## Source data
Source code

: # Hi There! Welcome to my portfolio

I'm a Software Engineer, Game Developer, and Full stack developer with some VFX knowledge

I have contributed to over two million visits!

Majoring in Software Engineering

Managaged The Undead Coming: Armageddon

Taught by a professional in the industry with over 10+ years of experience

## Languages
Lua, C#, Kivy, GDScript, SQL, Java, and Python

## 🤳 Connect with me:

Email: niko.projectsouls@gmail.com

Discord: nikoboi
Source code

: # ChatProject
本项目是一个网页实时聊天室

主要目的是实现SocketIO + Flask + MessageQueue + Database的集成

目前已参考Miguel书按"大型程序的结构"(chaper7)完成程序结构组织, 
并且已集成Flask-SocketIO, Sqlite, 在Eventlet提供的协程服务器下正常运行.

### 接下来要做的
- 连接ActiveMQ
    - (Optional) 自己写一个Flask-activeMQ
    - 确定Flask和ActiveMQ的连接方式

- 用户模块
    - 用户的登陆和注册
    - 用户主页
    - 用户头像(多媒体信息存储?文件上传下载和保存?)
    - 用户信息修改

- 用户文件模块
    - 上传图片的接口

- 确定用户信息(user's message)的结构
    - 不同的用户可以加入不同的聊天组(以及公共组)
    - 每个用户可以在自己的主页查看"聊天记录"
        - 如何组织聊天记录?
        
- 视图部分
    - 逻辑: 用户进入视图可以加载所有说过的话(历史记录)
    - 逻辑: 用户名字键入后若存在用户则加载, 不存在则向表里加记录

## Task details
Copy out, unchanged, the lines of the material from the one containing "Taught by a" through the one containing "- 确定Flask和ActiveMQ的连接方式", including both of those lines.

## Task solution
Taught by a professional in the industry with over 10+ years of experience

## Languages
Lua, C#, Kivy, GDScript, SQL, Java, and Python

## 🤳 Connect with me:

Email: niko.projectsouls@gmail.com

Discord: nikoboi
Source code

: # ChatProject
本项目是一个网页实时聊天室

主要目的是实现SocketIO + Flask + MessageQueue + Database的集成

目前已参考Miguel书按"大型程序的结构"(chaper7)完成程序结构组织, 
并且已集成Flask-SocketIO, Sqlite, 在Eventlet提供的协程服务器下正常运行.

### 接下来要做的
- 连接ActiveMQ
    - (Optional) 自己写一个Flask-activeMQ
    - 确定Flask和ActiveMQ的连接方式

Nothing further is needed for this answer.